**What the task asks:** Starting at the first line of the data, please print exactly those lines through the one that holds "Page size: 1500x1125.", omitting every picture.

(Beginning of Task inputs)

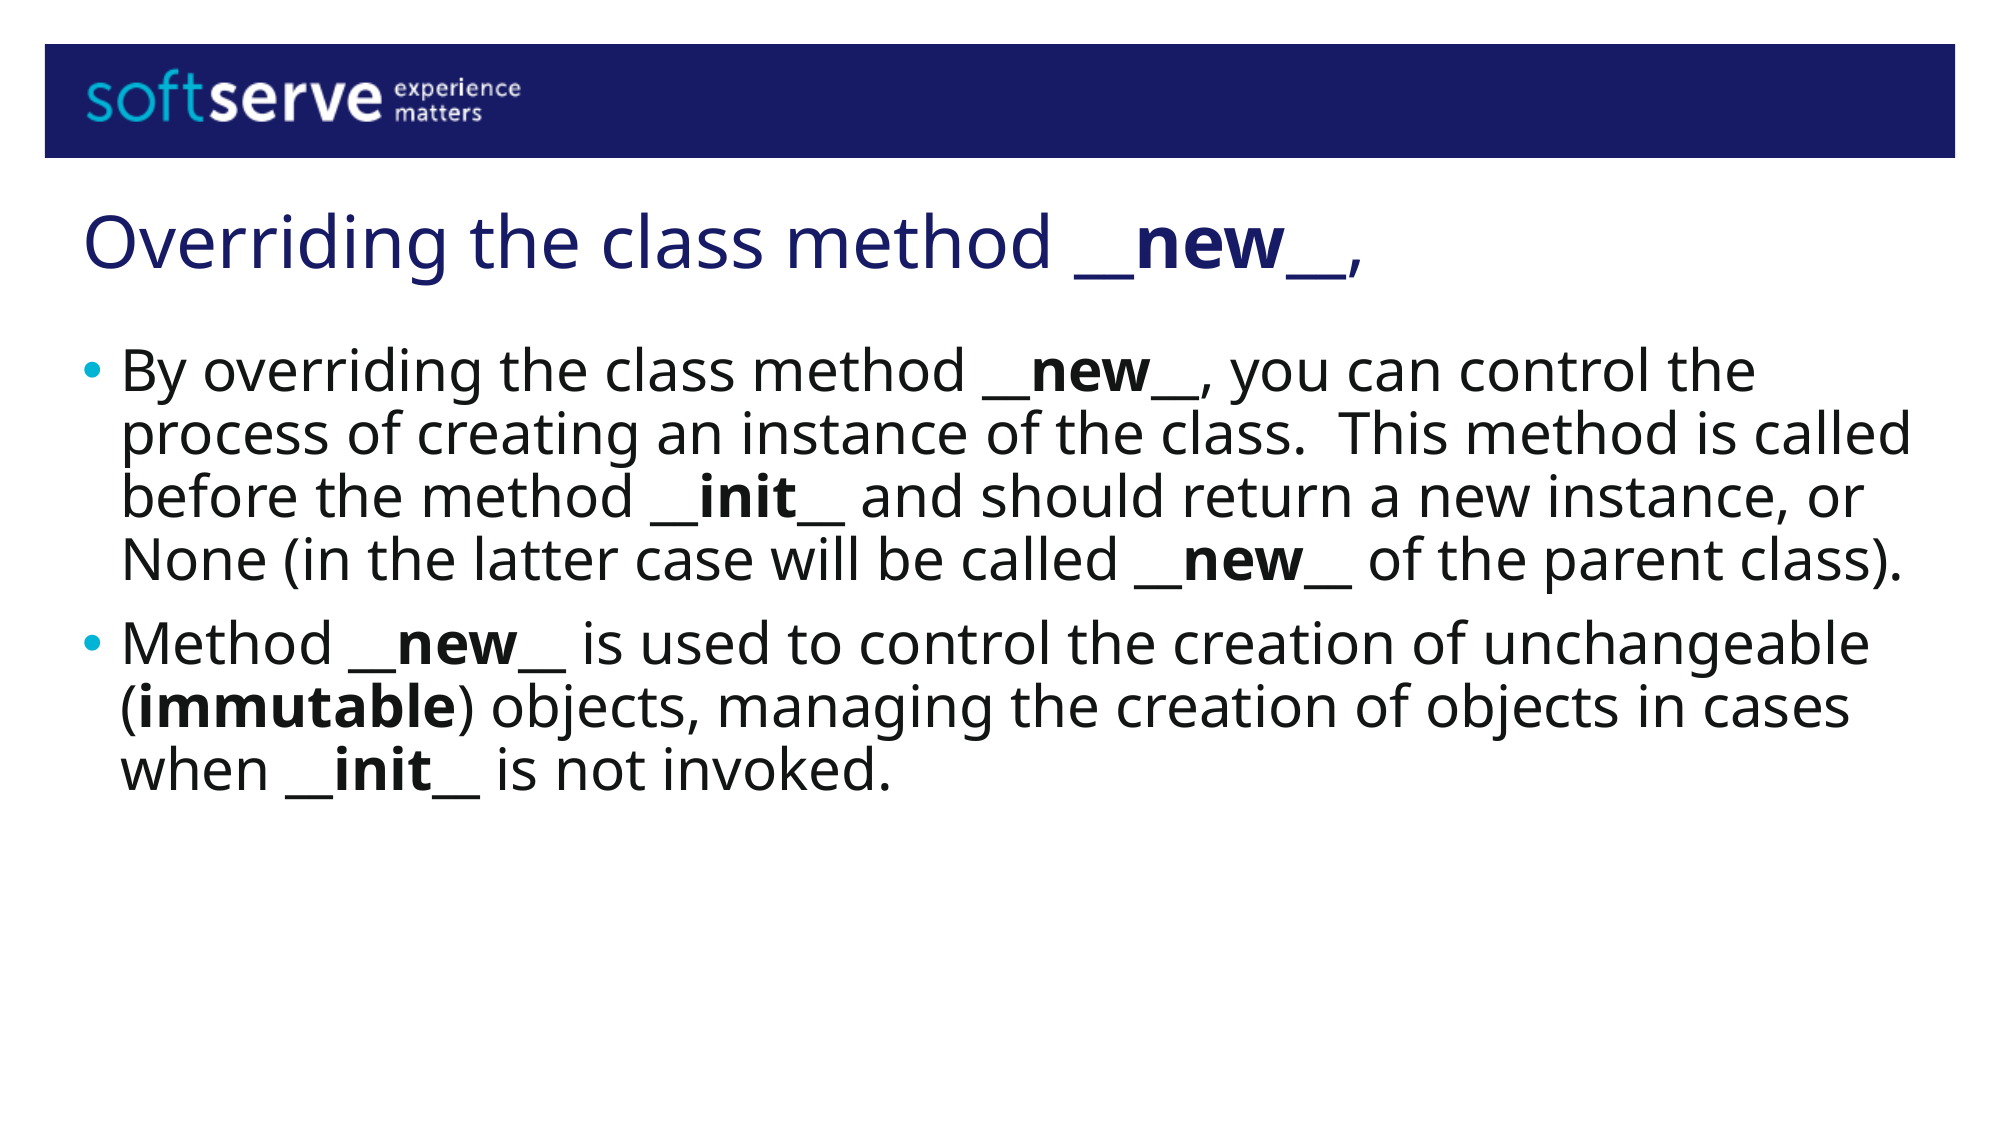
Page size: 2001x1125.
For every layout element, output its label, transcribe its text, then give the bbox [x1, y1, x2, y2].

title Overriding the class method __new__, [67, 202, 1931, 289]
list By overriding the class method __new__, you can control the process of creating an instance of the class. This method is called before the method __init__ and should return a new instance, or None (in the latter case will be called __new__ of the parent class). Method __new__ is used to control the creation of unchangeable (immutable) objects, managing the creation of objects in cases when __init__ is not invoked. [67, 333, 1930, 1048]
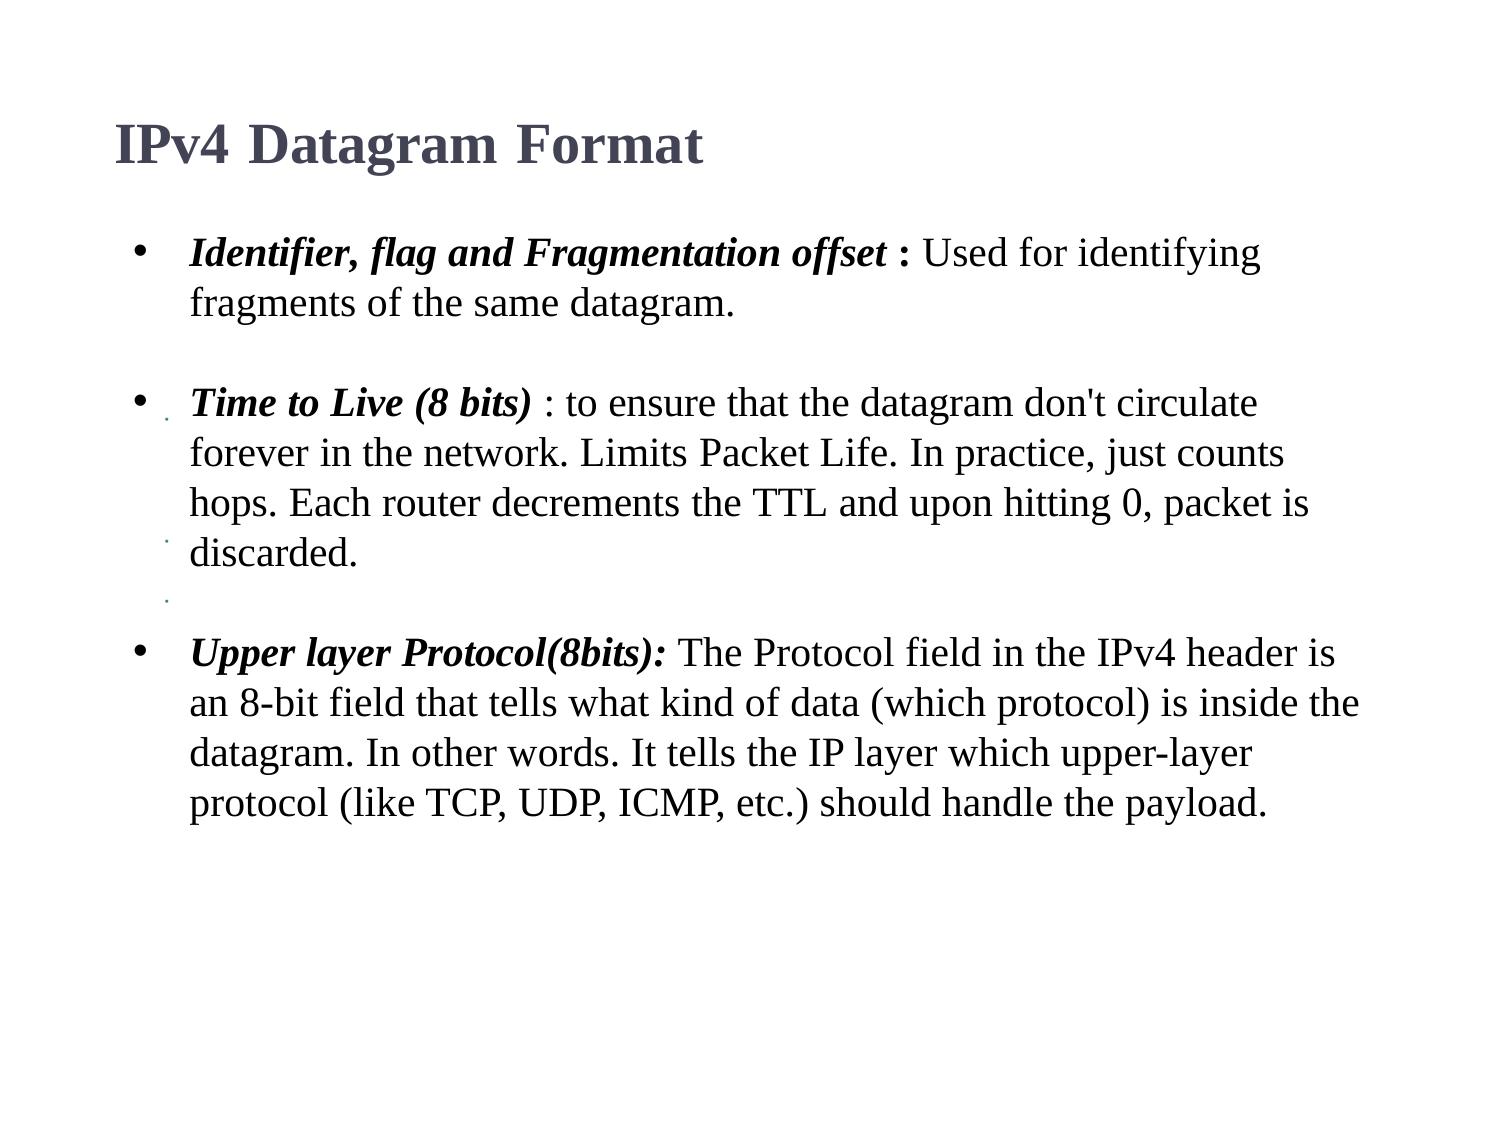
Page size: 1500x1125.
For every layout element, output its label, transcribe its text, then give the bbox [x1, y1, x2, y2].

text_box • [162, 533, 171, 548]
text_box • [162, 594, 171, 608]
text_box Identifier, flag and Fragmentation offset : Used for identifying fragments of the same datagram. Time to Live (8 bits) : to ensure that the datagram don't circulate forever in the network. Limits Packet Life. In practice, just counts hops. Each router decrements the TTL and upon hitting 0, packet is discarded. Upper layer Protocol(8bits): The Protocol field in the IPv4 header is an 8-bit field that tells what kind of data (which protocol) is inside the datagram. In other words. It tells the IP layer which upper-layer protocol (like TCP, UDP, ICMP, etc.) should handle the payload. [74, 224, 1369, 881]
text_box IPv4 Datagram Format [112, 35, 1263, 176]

(End of Task inputs)

**Task answer:**
Page size: 2001x1125.
For every layout element, output its label, transcribe its text, then give the bbox [x1, y1, x2, y2].

title Overriding the class method __new__, [67, 202, 1931, 289]
list By overriding the class method __new__, you can control the process of creating an instance of the class. This method is called before the method __init__ and should return a new instance, or None (in the latter case will be called __new__ of the parent class). Method __new__ is used to control the creation of unchangeable (immutable) objects, managing the creation of objects in cases when __init__ is not invoked. [67, 333, 1930, 1048]
Page size: 1500x1125.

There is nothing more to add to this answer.